WHAT TO DO:
Rewrite the items below, changing each "Load Balancing" to "Traffic Distribution" and leaving everything else as it is.

RECORDS PROVIDED:
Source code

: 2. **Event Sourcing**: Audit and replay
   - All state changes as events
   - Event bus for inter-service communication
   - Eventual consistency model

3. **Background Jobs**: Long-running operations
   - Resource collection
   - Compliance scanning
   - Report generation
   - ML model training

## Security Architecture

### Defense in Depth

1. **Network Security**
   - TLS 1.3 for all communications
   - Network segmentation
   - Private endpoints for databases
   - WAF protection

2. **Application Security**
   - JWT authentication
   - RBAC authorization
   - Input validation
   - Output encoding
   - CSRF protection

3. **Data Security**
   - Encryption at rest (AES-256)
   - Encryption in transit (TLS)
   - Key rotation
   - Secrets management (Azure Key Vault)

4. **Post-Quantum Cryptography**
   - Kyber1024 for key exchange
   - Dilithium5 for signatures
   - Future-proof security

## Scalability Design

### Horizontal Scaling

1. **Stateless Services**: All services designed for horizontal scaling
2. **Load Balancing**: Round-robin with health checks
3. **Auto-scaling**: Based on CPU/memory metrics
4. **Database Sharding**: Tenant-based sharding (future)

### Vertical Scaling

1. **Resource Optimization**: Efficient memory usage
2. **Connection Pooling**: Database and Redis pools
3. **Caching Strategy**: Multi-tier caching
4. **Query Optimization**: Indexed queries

EXPECTED OUTPUT:
Source code

: 2. **Event Sourcing**: Audit and replay
   - All state changes as events
   - Event bus for inter-service communication
   - Eventual consistency model

3. **Background Jobs**: Long-running operations
   - Resource collection
   - Compliance scanning
   - Report generation
   - ML model training

## Security Architecture

### Defense in Depth

1. **Network Security**
   - TLS 1.3 for all communications
   - Network segmentation
   - Private endpoints for databases
   - WAF protection

2. **Application Security**
   - JWT authentication
   - RBAC authorization
   - Input validation
   - Output encoding
   - CSRF protection

3. **Data Security**
   - Encryption at rest (AES-256)
   - Encryption in transit (TLS)
   - Key rotation
   - Secrets management (Azure Key Vault)

4. **Post-Quantum Cryptography**
   - Kyber1024 for key exchange
   - Dilithium5 for signatures
   - Future-proof security

## Scalability Design

### Horizontal Scaling

1. **Stateless Services**: All services designed for horizontal scaling
2. **Traffic Distribution**: Round-robin with health checks
3. **Auto-scaling**: Based on CPU/memory metrics
4. **Database Sharding**: Tenant-based sharding (future)

### Vertical Scaling

1. **Resource Optimization**: Efficient memory usage
2. **Connection Pooling**: Database and Redis pools
3. **Caching Strategy**: Multi-tier caching
4. **Query Optimization**: Indexed queries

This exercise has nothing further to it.